La de hoy no sabemos muy bien en qué categoría clasificarla, porque es una de esas prácticas habituales del sector que cuando te la cuentan te quedas un poco ojiplático. Y es que entre las muchas variables a la hora de escoger un jamón envasado (raza, alimentación… y precio, claro), que esté cortado a cuchillo igual parece el típico detalle que aporta bien poco. Algunos euros más al sobre, eso sí.

Se trata de un tipo de presentación reservada normalmente para las piezas más caras y que siempre aparece indicado en el sobre. ¿Realmente hay alguien en una sala cuchillo en mano y cortando un jamón que luego se envasa al vacío? Efectivamente. Además -nos explican desde Ibéricos COVAP-, en una sala de atmósfera protectora, con lo que al mérito habitual de los cortadores hay que sumar la ropa especial que tienen que llevar.

Lo que puede parecer un detalle gourmet más, en realidad va mucho más allá. Porque lo que no sabíamos es que las piezas que se cortan a máquina, previamente tienen que ser congeladas. Pensándolo bien tiene su lógica. Igual que al cortar láminas finas de carne para un carpaccio necesitamos que la carne esté congelada, con el jamón pasa lo mismo.

Un proceso habitual que consiste en deshuesar la pieza, compactarla y congelarla para luego pasar al proceso de corte en máquina y posterior envasado al vacío.

¿Pero afecta el congelado al resultado final del jamón? En teoría, la norma del ibérico permite congelar piezas -ya ha habido algún que otro escándalo al respecto con jamones congelados desde hace años y sacados a precio de saldo justo a tiempo para Navidad-, pero es evidente que cualquier paso intermedio puede influir en el resultado final. Sobre todo si hablamos de piezas de calidad extrema en las que se ha cuidado cada detalle, incluyendo el cortado.

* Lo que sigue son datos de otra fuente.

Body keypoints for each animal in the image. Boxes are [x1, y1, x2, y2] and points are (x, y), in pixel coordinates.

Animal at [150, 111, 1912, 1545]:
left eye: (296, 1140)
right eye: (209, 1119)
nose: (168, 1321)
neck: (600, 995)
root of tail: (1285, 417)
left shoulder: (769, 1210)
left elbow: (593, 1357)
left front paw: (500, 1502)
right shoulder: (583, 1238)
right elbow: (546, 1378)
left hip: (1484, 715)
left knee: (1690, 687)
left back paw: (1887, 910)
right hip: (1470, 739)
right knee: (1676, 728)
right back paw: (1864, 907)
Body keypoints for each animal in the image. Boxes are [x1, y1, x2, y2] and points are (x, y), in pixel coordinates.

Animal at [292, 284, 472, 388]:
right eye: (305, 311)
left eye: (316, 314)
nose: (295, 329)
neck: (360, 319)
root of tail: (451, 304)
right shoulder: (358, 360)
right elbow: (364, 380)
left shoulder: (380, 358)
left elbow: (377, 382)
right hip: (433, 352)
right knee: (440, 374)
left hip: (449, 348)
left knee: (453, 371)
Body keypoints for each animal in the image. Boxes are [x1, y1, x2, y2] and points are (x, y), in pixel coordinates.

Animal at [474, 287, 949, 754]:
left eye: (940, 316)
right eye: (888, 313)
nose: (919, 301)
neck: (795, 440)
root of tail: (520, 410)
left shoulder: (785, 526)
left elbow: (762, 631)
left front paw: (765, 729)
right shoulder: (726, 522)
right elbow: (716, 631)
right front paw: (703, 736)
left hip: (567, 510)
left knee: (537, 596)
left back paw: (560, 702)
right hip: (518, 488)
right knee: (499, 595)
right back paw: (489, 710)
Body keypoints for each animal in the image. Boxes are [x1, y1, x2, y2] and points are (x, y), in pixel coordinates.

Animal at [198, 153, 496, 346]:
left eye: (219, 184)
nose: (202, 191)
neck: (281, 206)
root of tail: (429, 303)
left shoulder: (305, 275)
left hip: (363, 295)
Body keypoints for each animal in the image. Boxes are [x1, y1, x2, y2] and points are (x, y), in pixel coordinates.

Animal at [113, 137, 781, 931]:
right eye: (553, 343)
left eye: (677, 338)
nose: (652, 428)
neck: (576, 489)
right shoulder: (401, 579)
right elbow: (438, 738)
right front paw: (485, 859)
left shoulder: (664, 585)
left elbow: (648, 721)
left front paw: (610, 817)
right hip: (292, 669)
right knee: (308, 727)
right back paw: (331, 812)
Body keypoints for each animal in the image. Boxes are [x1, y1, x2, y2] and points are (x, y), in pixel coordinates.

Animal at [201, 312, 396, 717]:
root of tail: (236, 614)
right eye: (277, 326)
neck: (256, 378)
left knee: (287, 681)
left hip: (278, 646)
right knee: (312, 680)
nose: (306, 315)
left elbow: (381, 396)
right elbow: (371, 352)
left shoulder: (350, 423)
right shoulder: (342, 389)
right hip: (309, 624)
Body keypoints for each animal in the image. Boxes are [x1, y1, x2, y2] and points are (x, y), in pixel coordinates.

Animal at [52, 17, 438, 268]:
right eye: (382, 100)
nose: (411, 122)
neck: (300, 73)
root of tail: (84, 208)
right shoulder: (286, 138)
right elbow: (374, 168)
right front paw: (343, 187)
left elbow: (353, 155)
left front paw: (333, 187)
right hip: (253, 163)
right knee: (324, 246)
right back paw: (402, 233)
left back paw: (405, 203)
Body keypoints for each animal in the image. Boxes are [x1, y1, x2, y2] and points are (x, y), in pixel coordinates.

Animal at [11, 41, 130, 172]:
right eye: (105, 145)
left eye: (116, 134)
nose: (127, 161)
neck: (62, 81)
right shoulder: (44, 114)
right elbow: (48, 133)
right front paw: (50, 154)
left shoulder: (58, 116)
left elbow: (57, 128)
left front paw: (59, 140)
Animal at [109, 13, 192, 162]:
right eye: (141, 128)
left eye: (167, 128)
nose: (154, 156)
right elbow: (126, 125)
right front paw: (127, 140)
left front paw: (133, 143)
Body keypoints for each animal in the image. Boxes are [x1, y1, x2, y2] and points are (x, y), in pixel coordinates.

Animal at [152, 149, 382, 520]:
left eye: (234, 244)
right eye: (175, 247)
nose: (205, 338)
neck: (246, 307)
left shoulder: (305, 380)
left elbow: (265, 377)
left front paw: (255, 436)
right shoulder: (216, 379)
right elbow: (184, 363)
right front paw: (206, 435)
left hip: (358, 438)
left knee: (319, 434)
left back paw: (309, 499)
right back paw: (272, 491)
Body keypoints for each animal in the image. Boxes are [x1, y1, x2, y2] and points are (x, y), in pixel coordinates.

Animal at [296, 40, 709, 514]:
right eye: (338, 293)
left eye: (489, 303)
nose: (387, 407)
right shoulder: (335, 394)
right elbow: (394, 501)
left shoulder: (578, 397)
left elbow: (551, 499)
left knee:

Si merece o no la pena pagar más por el corte manual ya depende de la economía y finura del paladar de cada uno. Seguramente en una cata a ciegas pocos serían capaces de distinguir un buen jamón cortado a mano de uno a máquina, pero nunca está de más conocer ese detalle de cara a las compras navideñas en las que seguro que algún que otro sobre de jamón cae.

Por cierto, sea cortado a cuchillo o a máquina, un consejo clave: hay que sacarlo un buen rato antes de la nevera y abrirlo para dejar que vaya cogiendo temperatura antes de consumirlo.